[Data to examine]

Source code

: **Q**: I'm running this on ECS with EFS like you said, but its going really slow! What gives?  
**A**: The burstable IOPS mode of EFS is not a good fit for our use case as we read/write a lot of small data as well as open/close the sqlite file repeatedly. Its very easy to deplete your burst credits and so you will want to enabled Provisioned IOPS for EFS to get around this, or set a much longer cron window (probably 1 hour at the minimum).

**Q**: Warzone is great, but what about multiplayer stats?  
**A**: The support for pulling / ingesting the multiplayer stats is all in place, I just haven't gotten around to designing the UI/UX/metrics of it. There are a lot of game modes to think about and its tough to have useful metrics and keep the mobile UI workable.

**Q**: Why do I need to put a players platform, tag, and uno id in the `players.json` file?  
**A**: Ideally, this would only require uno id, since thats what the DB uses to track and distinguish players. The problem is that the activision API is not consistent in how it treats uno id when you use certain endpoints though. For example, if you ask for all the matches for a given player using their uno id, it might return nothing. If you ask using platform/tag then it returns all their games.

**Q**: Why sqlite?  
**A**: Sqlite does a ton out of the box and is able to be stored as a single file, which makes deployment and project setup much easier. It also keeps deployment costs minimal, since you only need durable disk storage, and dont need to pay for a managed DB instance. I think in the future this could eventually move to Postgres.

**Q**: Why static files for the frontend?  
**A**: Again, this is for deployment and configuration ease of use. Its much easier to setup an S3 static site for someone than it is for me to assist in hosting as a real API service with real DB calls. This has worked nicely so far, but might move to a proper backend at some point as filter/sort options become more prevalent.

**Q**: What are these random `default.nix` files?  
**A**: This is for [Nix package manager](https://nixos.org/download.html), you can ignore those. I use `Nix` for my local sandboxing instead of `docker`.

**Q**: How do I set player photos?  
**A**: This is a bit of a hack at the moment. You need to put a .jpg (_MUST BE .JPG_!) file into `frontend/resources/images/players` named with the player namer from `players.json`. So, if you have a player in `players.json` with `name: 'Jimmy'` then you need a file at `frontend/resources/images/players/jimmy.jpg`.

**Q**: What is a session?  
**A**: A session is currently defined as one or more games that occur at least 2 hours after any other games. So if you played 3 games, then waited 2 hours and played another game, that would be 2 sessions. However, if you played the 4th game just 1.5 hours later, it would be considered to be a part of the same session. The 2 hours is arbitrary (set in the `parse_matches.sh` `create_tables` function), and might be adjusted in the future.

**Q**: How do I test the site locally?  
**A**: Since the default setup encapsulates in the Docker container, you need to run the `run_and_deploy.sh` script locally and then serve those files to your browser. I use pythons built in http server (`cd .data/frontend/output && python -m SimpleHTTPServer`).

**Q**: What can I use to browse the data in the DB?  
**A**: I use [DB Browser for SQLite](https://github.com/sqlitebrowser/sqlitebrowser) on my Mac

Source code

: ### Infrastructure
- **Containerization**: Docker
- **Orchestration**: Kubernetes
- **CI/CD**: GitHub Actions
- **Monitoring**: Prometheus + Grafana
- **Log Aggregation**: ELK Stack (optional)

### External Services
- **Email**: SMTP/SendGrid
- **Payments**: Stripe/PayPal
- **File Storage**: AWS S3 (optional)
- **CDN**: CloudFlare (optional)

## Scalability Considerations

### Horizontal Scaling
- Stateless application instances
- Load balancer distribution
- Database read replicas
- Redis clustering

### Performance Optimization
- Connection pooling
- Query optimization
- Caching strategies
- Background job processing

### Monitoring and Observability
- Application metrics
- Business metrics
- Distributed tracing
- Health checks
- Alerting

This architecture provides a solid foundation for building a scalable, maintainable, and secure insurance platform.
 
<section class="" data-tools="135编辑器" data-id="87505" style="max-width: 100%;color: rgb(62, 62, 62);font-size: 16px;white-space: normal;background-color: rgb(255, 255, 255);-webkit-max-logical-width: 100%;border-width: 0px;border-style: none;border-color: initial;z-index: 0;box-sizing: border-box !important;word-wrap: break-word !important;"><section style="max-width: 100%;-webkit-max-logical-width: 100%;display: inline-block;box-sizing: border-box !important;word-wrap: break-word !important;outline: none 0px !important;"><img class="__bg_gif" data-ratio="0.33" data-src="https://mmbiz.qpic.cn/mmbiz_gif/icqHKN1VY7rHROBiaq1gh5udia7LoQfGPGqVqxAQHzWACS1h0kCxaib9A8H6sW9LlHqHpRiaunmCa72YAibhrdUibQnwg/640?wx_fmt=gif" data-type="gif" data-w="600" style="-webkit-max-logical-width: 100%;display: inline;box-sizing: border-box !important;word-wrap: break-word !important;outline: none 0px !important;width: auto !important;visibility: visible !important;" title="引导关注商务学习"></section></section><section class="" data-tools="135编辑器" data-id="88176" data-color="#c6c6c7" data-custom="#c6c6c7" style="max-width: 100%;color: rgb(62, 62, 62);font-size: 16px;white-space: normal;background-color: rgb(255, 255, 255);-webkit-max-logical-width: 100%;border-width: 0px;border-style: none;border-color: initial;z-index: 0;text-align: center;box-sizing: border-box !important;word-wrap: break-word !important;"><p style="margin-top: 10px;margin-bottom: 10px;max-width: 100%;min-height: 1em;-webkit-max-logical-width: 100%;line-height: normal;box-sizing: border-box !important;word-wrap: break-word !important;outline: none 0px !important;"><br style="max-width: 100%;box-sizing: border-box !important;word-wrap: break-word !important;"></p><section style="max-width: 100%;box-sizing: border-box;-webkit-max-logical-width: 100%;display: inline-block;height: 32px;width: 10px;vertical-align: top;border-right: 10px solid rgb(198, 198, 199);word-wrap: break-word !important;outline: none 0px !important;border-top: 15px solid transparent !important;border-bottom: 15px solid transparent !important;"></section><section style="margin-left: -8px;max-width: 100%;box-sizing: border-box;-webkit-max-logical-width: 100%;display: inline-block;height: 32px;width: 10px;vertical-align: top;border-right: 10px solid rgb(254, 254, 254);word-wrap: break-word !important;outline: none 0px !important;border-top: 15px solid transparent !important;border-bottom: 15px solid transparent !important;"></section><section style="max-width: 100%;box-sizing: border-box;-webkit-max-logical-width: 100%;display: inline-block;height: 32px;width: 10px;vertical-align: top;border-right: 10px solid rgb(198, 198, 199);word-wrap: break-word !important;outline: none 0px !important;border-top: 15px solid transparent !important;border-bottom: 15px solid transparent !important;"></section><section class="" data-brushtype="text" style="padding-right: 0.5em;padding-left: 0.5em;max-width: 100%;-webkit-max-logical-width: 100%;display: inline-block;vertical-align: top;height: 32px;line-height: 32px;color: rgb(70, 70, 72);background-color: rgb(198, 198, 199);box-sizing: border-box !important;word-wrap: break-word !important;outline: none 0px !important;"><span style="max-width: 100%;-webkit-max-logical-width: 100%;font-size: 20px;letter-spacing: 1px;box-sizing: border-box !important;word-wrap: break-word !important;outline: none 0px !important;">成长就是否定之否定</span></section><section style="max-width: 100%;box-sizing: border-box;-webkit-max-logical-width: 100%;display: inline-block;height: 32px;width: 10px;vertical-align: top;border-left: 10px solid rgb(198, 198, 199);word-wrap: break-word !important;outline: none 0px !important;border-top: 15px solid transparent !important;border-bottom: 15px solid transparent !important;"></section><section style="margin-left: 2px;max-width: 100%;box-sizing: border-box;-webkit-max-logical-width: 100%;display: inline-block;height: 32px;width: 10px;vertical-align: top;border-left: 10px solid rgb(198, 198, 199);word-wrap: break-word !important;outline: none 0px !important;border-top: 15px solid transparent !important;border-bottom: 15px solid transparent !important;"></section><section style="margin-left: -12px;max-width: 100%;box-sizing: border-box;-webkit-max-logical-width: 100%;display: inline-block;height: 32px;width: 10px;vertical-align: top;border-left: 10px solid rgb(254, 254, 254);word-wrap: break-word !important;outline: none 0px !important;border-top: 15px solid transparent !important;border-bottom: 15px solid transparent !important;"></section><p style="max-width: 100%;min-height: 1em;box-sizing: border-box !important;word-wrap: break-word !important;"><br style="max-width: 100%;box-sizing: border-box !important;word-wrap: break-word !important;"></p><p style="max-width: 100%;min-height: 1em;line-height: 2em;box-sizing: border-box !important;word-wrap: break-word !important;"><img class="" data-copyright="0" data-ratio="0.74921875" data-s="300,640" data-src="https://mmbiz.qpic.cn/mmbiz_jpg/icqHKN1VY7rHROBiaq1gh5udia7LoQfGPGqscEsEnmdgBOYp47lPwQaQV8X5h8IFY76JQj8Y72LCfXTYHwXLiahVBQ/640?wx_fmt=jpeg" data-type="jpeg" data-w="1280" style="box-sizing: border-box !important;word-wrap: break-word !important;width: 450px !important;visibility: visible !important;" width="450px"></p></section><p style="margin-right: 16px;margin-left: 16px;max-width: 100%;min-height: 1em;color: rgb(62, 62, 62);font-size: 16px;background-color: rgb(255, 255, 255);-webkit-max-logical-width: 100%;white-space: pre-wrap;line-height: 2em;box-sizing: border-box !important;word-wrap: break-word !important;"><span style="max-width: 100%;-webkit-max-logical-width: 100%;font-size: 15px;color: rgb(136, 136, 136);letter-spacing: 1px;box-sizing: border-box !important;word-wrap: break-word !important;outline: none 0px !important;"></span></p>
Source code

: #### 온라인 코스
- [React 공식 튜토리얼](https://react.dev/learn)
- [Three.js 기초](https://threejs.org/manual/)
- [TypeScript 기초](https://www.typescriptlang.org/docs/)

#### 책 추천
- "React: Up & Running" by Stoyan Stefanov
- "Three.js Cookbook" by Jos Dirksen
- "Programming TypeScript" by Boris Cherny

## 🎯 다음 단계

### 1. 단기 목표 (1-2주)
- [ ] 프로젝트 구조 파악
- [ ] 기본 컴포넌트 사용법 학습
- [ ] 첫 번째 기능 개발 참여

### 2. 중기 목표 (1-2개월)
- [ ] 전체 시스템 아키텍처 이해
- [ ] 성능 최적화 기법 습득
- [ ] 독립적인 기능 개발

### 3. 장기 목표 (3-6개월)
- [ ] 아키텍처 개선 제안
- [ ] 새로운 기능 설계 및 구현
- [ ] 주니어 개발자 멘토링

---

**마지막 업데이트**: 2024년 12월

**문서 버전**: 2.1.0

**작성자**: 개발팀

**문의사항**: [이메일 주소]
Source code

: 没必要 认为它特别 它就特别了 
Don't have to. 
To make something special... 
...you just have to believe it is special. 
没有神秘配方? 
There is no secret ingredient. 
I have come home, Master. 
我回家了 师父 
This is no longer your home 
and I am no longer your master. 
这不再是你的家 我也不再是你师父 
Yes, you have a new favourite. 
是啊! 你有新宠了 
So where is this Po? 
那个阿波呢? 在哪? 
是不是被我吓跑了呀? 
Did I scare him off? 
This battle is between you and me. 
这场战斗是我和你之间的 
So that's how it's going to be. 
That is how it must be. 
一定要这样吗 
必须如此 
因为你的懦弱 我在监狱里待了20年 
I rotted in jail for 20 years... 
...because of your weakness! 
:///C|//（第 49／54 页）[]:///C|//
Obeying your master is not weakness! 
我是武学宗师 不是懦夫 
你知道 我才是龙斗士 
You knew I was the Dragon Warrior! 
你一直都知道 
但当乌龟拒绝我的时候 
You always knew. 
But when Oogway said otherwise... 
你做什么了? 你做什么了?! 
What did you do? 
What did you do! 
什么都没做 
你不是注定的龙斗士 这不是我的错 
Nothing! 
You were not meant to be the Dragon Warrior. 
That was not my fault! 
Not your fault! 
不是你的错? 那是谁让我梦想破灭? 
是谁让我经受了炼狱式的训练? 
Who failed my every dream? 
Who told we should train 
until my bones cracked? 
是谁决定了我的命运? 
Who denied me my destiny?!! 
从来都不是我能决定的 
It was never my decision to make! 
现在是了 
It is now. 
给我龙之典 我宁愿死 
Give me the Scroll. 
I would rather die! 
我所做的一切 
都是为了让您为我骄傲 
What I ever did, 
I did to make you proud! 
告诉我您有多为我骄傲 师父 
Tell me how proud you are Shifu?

[/Data to examine]

■ **Your instructions**: Rewrite the lines from the start of the entries through the line containing "mobile UI workable.", inclusive, as a Markdown table with the columns Row and Text. Number each row and leave out blank lines.

■ **Task output**:
| Row | Text |
|---|---|
| 1 | Source code |
| 2 | : **Q**: I'm running this on ECS with EFS like you said, but its going really slow! What gives?   |
| 3 | **A**: The burstable IOPS mode of EFS is not a good fit for our use case as we read/write a lot of small data as well as open/close the sqlite file repeatedly. Its very easy to deplete your burst credits and so you will want to enabled Provisioned IOPS for EFS to get around this, or set a much longer cron window (probably 1 hour at the minimum). |
| 4 | **Q**: Warzone is great, but what about multiplayer stats?   |
| 5 | **A**: The support for pulling / ingesting the multiplayer stats is all in place, I just haven't gotten around to designing the UI/UX/metrics of it. There are a lot of game modes to think about and its tough to have useful metrics and keep the mobile UI workable. |